I was feeling the urge to talk to him
I dropped her at my mom's 
As I didn't want her 
To see the drama
As she was only 7
And went to the place 
That I once called home
I saw George alone 
In his room 
All wasted 
Watching an old movie 
In black & white
I went towards him, but he pushed me away
I brought some curd and made him eat it 
But he had went too high
So I gave up
I dragged him to our bedroom
And made him sleep beside me
He whined and whined,
But I didn't listen
I stayed up all night 
To check on him 
It was 6:45 on the dot
When he woke up
Seeing me beside, 
He smiled and hugged me tight
I apologised for my behaviour & so did he
I asked him, "How come you never told me before that you were my saviour?"
He replied, "How come you figured it out just now?"
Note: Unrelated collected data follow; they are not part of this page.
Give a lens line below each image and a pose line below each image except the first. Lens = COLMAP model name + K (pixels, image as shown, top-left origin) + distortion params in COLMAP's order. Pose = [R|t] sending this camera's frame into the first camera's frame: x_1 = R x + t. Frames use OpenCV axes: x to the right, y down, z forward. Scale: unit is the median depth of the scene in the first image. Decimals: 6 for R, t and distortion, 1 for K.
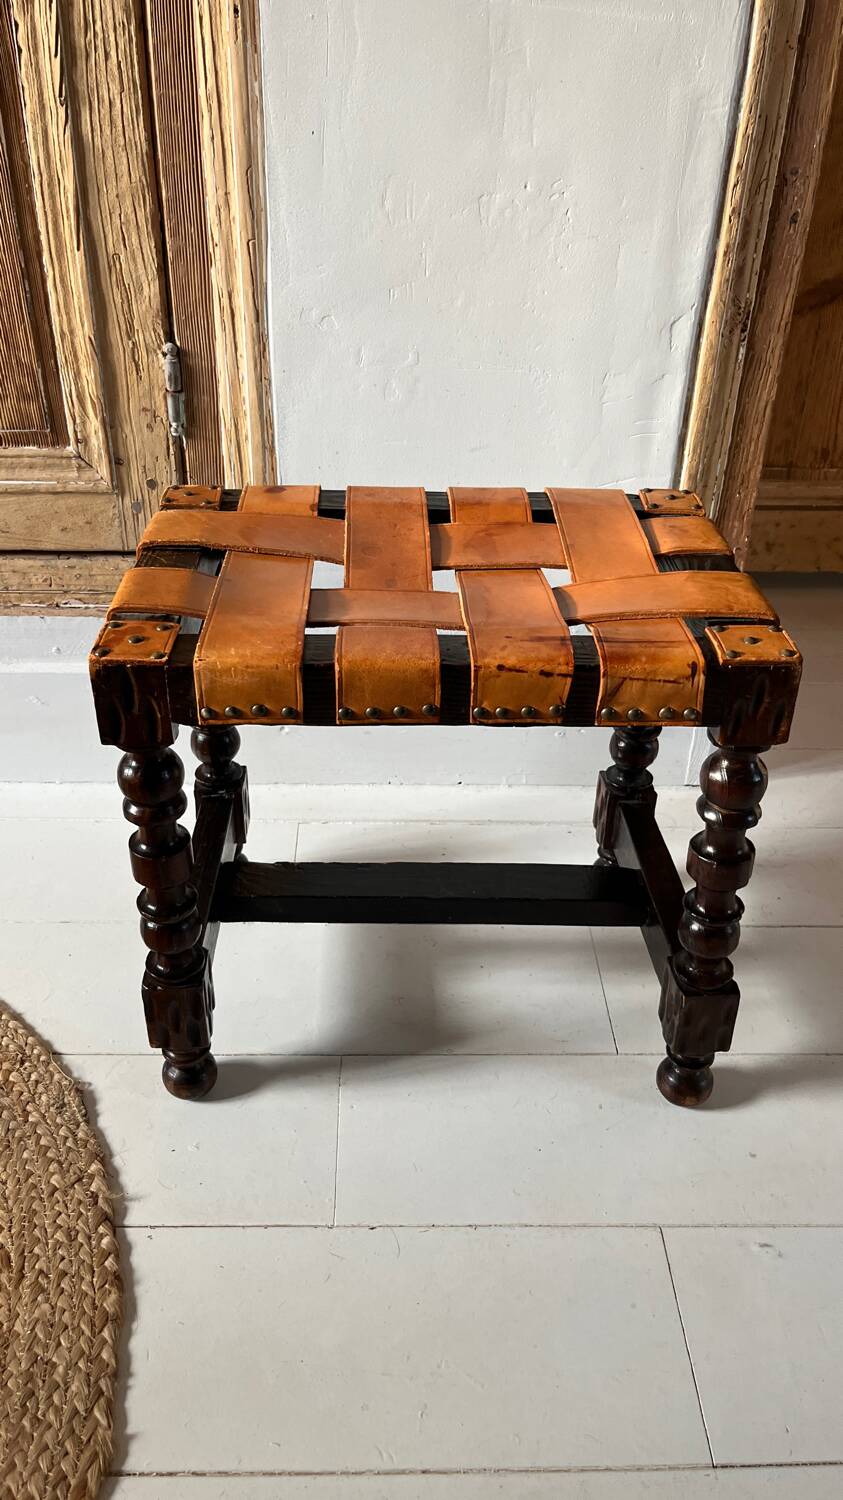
lens RADIAL K [[1147.9, 0, 408.9], [0, 1147.9, 760.5], [0, 0, 1]] dist [0.036848, -0.061406]
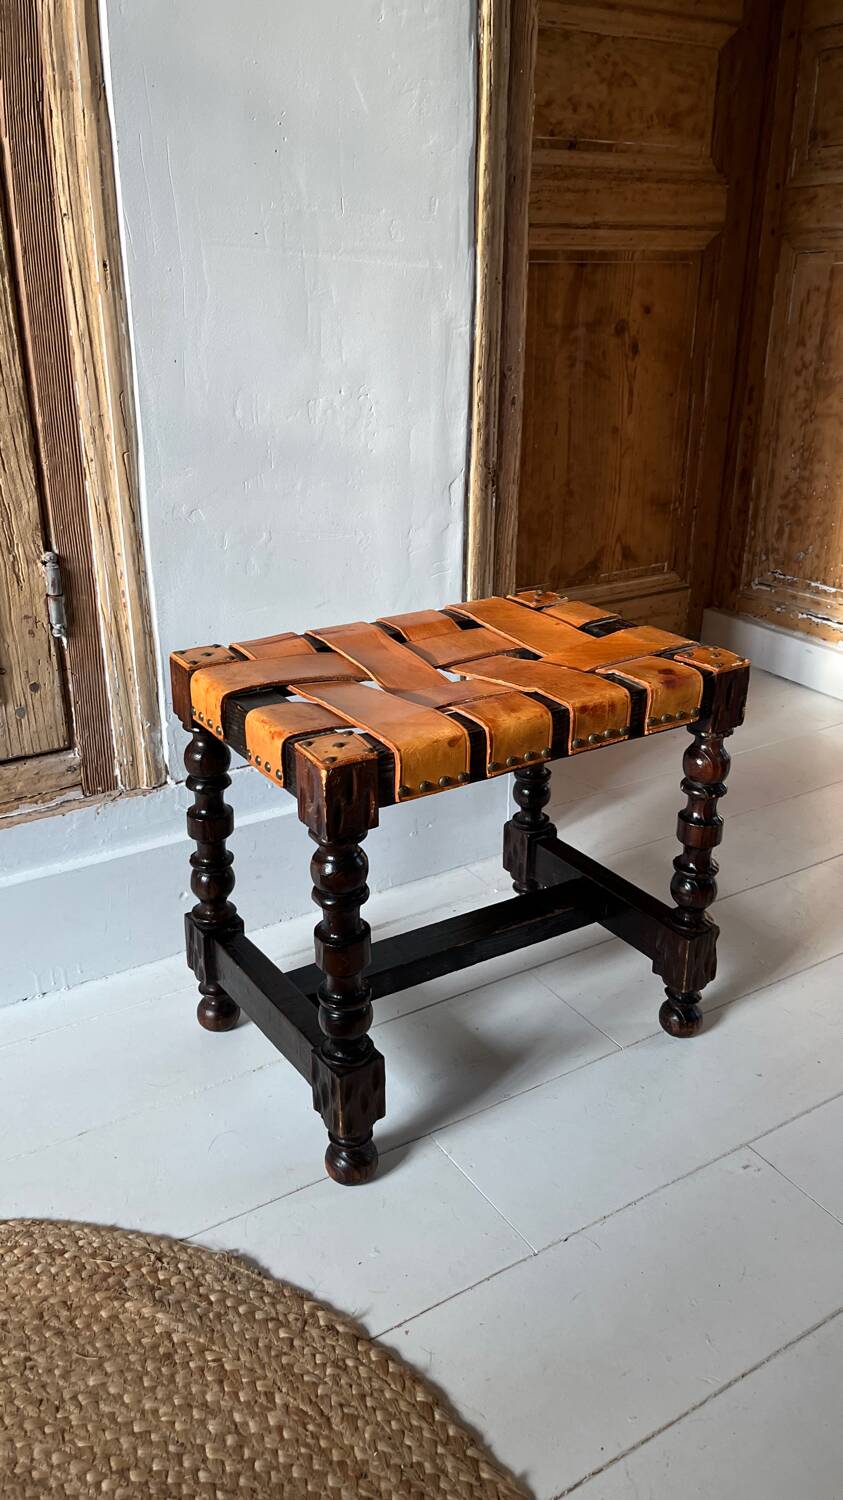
lens RADIAL K [[1147.9, 0, 426.7], [0, 1147.9, 739.4], [0, 0, 1]] dist [0.036848, -0.061406]
pose [[0.855837, -0.209522, 0.472910, -0.465800], [0.289751, 0.951567, -0.102780, 0.011012], [-0.428471, 0.224989, 0.875095, -0.036034]]
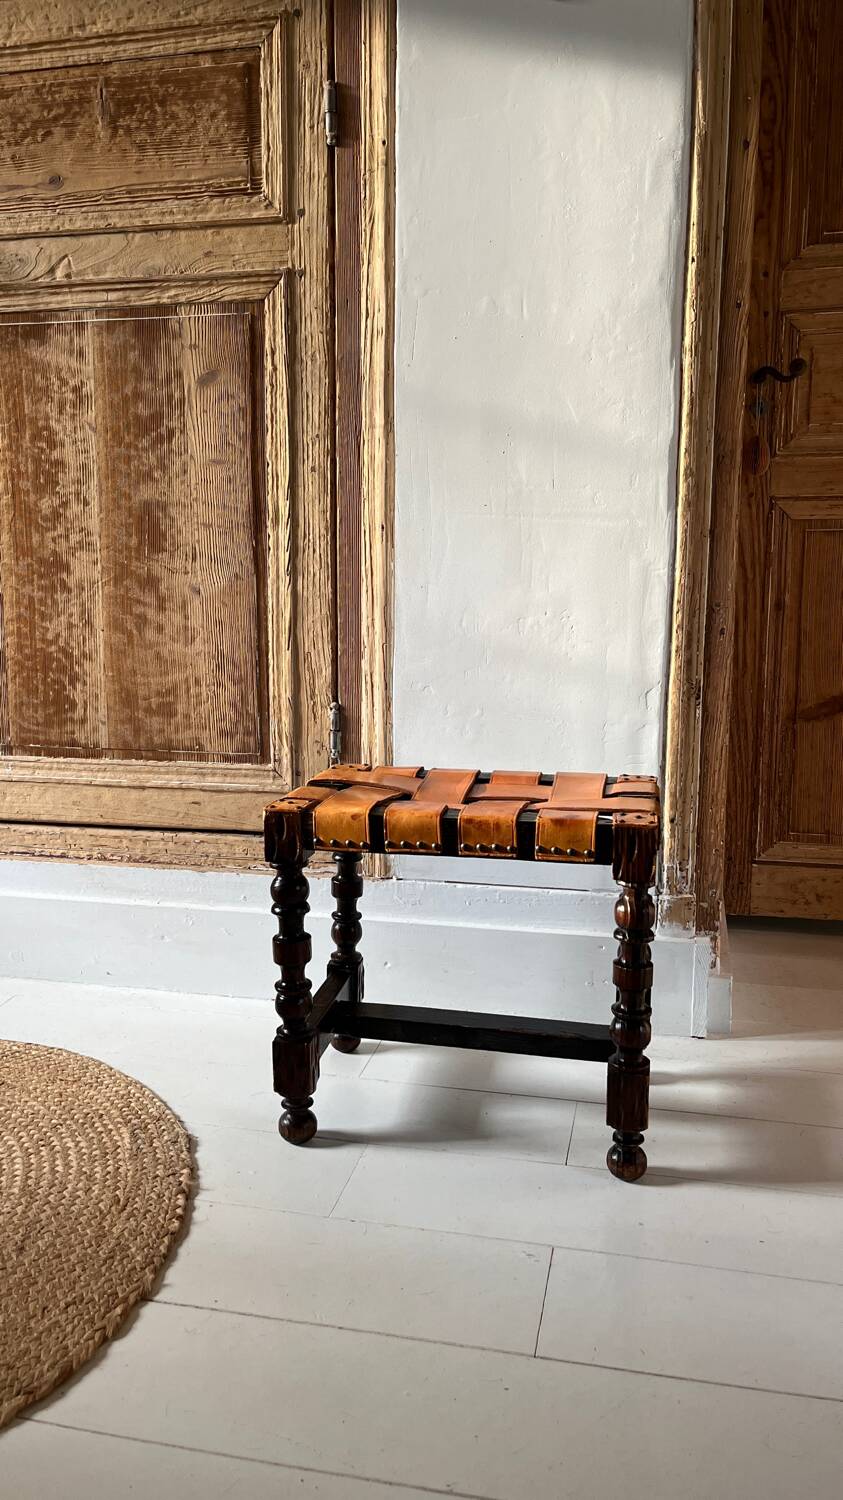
lens RADIAL K [[1147.9, 0, 407.8], [0, 1147.9, 741.2], [0, 0, 1]] dist [0.036848, -0.061406]
pose [[0.970718, 0.017949, -0.239550, 0.296981], [-0.115962, 0.908334, -0.401849, 0.345750], [0.210378, 0.417861, 0.883817, -0.413322]]
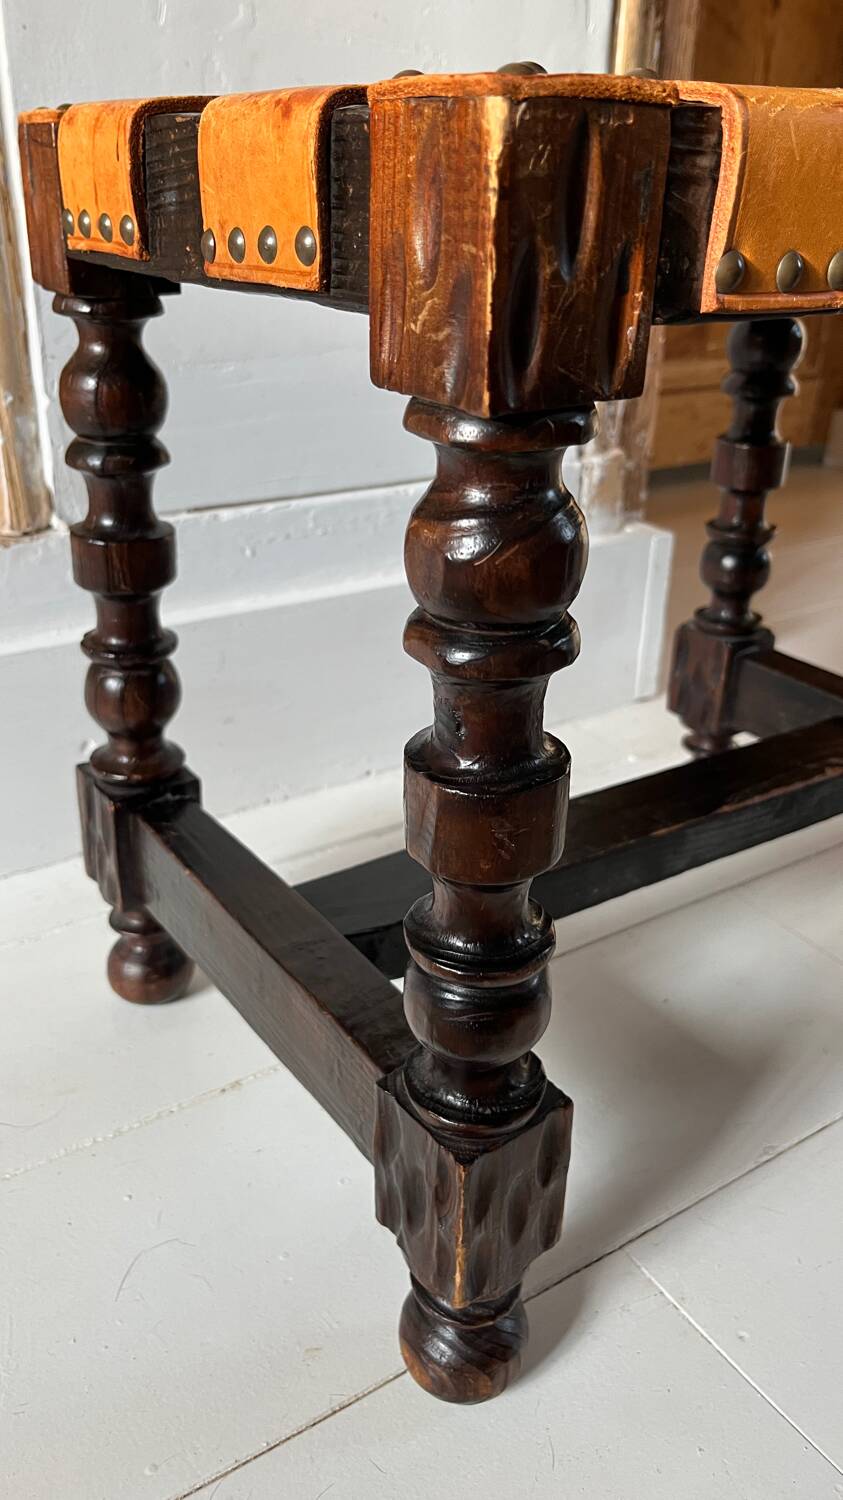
lens RADIAL K [[1147.9, 0, 417.6], [0, 1147.9, 750.4], [0, 0, 1]] dist [0.036848, -0.061406]
pose [[0.846334, -0.233664, 0.478664, -0.293593], [0.282573, 0.958725, -0.031613, 0.044488], [-0.451520, 0.162013, 0.877429, 0.540712]]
Due to some reason, we burst out laughing 
I moved back in
And it has been four years
But I still like him
Like my older brother 
Our feelings ain't mutual
But now there's no turning back
For its too late
We kiss and hug and laugh
But I still don't feel that way
I feel empty but still full
I feel lost but still found
And once I pen in down on paper,
It would no longer be inside of me 
Though his blue eyes 
Don't forget 
To mesmerise me  
I won't stop feeling this way 
Until I find some one else
But I've given up hopes as 
There's no escaping without any heart break.